> [PROBLEM TO WORK ON] Range to repeat from the listing below: the line containing "más barata: 67 m² y 94.000 eu" down to the line containing "Aussaat- und Stecklingsvermehrung", both included. Copy it exactly, pictures excluded, and add nothing else.

> [GIVEN ENTRIES]

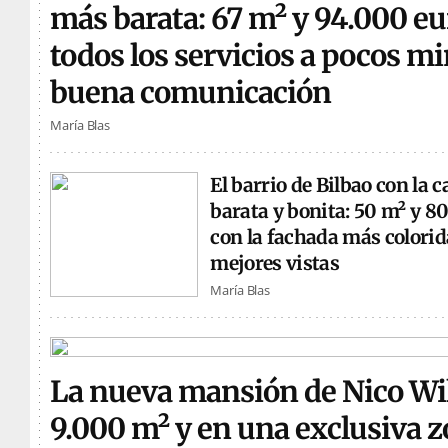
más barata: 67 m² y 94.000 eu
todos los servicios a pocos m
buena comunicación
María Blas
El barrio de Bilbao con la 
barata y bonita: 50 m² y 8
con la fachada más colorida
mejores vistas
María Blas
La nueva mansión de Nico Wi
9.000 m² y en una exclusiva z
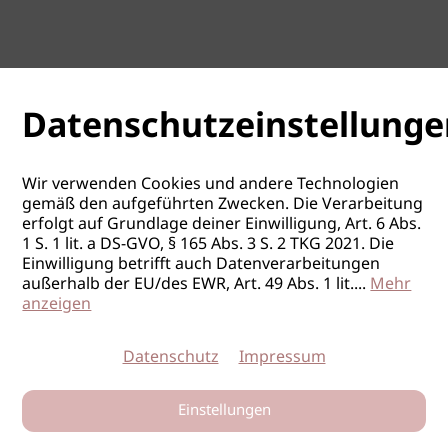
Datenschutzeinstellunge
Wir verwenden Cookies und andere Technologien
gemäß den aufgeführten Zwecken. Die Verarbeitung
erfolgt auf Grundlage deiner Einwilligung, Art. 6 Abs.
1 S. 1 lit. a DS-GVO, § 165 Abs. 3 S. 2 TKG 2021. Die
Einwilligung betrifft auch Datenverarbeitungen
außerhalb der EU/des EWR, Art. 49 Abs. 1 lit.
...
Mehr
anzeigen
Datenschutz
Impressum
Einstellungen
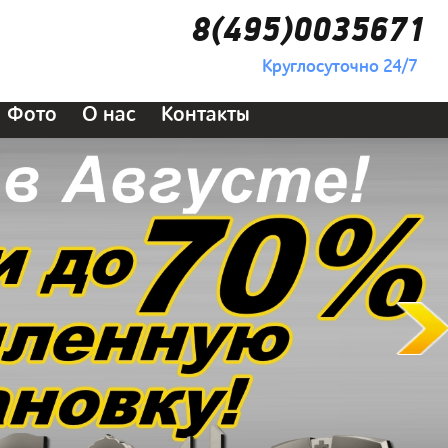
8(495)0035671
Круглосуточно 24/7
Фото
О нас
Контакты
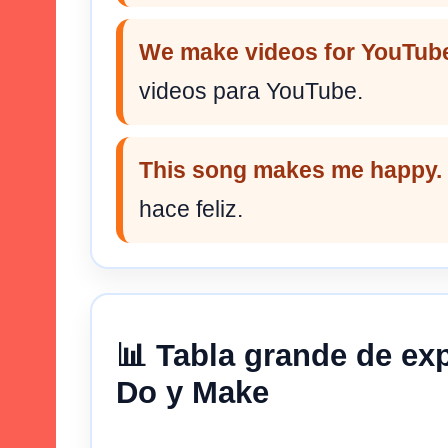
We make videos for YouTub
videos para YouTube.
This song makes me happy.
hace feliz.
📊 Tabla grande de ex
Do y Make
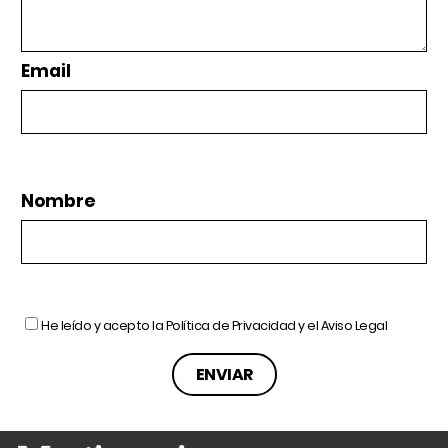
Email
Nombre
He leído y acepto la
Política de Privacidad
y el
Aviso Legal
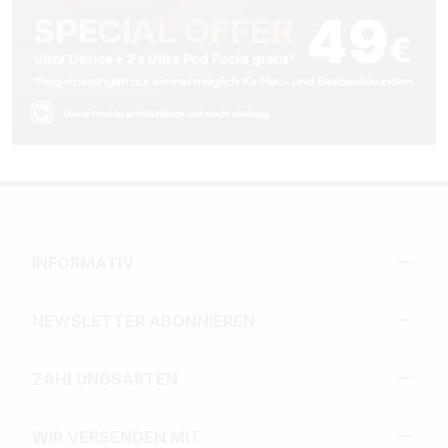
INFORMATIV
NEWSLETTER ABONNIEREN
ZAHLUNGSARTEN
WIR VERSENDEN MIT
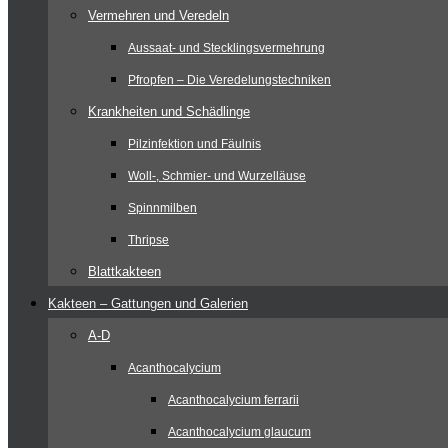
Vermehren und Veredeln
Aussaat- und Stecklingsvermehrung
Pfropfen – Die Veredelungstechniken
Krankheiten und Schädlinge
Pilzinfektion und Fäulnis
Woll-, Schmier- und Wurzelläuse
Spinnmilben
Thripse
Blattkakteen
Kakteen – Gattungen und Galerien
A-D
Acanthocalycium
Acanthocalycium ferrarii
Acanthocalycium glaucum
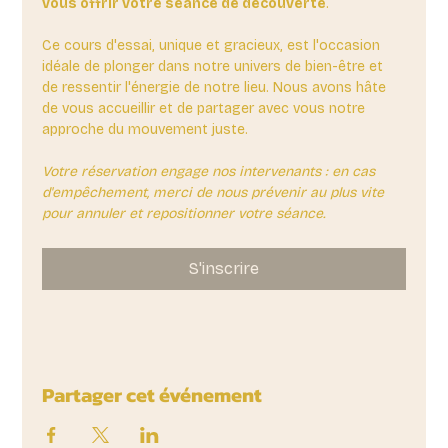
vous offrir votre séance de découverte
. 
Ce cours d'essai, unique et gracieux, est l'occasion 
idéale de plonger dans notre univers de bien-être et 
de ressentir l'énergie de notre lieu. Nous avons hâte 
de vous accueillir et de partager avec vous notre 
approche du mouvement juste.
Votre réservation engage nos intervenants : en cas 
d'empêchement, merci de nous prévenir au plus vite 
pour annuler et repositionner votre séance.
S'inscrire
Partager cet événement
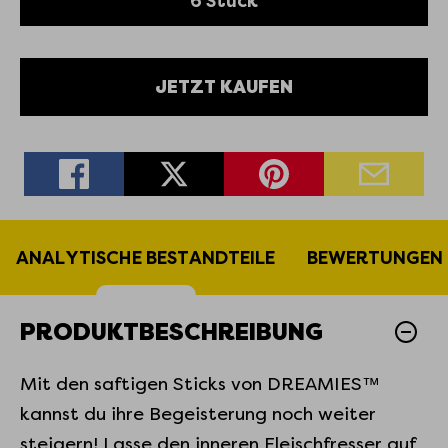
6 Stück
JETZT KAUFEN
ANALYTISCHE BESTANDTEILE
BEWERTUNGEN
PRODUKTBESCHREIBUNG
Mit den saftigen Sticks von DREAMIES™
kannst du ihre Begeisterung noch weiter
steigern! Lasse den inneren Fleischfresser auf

==

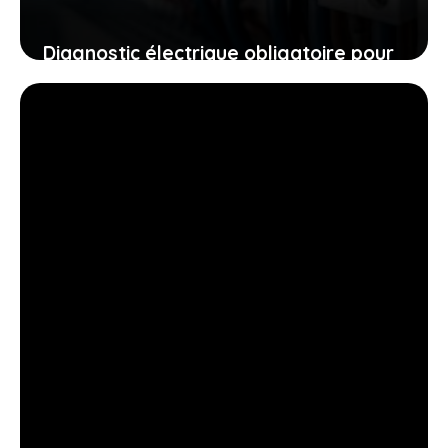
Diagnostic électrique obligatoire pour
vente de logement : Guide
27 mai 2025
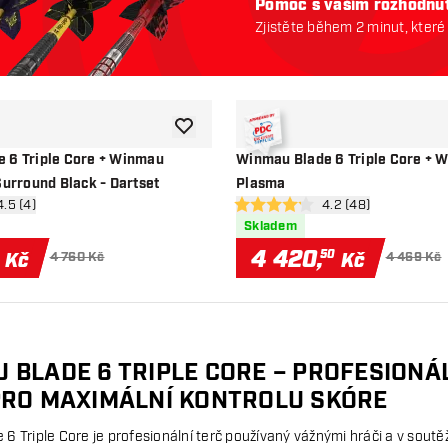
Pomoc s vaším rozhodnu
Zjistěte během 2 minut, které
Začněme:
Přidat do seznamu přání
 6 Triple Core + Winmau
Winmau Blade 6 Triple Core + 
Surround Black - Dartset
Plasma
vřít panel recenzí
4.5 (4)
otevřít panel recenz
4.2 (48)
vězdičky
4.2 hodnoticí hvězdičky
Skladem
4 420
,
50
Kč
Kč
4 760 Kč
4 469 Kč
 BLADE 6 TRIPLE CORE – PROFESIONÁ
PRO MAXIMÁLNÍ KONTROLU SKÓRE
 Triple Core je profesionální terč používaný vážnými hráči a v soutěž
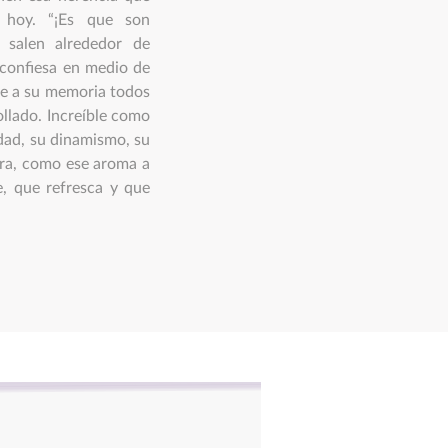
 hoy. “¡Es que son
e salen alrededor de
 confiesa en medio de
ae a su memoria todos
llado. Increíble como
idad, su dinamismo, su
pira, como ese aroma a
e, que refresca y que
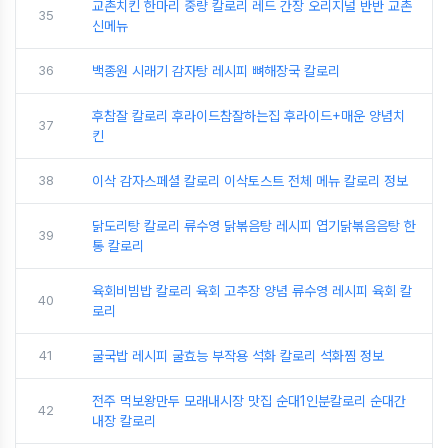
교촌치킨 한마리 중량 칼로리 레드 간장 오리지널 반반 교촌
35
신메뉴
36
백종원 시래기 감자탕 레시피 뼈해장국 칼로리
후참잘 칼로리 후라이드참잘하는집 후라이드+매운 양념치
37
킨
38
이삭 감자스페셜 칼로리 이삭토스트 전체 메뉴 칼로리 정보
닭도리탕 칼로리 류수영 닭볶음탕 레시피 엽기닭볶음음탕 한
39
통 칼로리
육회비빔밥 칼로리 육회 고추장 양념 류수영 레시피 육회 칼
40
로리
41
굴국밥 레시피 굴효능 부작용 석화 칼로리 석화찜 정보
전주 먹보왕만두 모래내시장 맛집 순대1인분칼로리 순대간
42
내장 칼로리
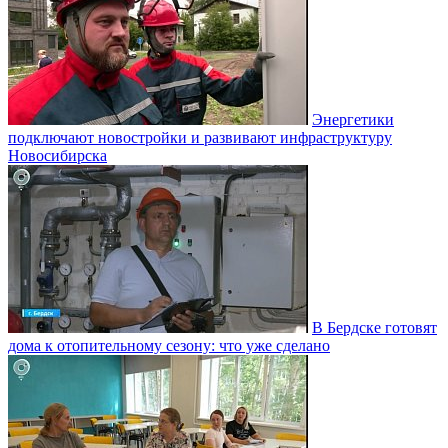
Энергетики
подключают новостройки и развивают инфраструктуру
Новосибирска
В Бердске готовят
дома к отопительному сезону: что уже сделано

> [SOLUTION TO THIS EXERCISE]
más barata: 67 m² y 94.000 eu
todos los servicios a pocos m
buena comunicación
María Blas
El barrio de Bilbao con la 
barata y bonita: 50 m² y 8
con la fachada más colorida
mejores vistas
María Blas
La nueva mansión de Nico Wi
9.000 m² y en una exclusiva z
Datenschutzeinstellunge
Wir verwenden Cookies und andere Technologien
gemäß den aufgeführten Zwecken. Die Verarbeitung
erfolgt auf Grundlage deiner Einwilligung, Art. 6 Abs.
1 S. 1 lit. a DS-GVO, § 165 Abs. 3 S. 2 TKG 2021. Die
Einwilligung betrifft auch Datenverarbeitungen
außerhalb der EU/des EWR, Art. 49 Abs. 1 lit.
...
Mehr
anzeigen
Datenschutz
Impressum
Einstellungen
8(495)0035671
Круглосуточно 24/7
Фото
О нас
Контакты
We make videos for YouTub
videos para YouTube.
This song makes me happy.
hace feliz.
📊 Tabla grande de ex
Do y Make
Email
Nombre
He leído y acepto la
Política de Privacidad
y el
Aviso Legal
INFORMATIV
NEWSLETTER ABONNIEREN
ZAHLUNGSARTEN
WIR VERSENDEN MIT
Vermehren und Veredeln
Aussaat- und Stecklingsvermehrung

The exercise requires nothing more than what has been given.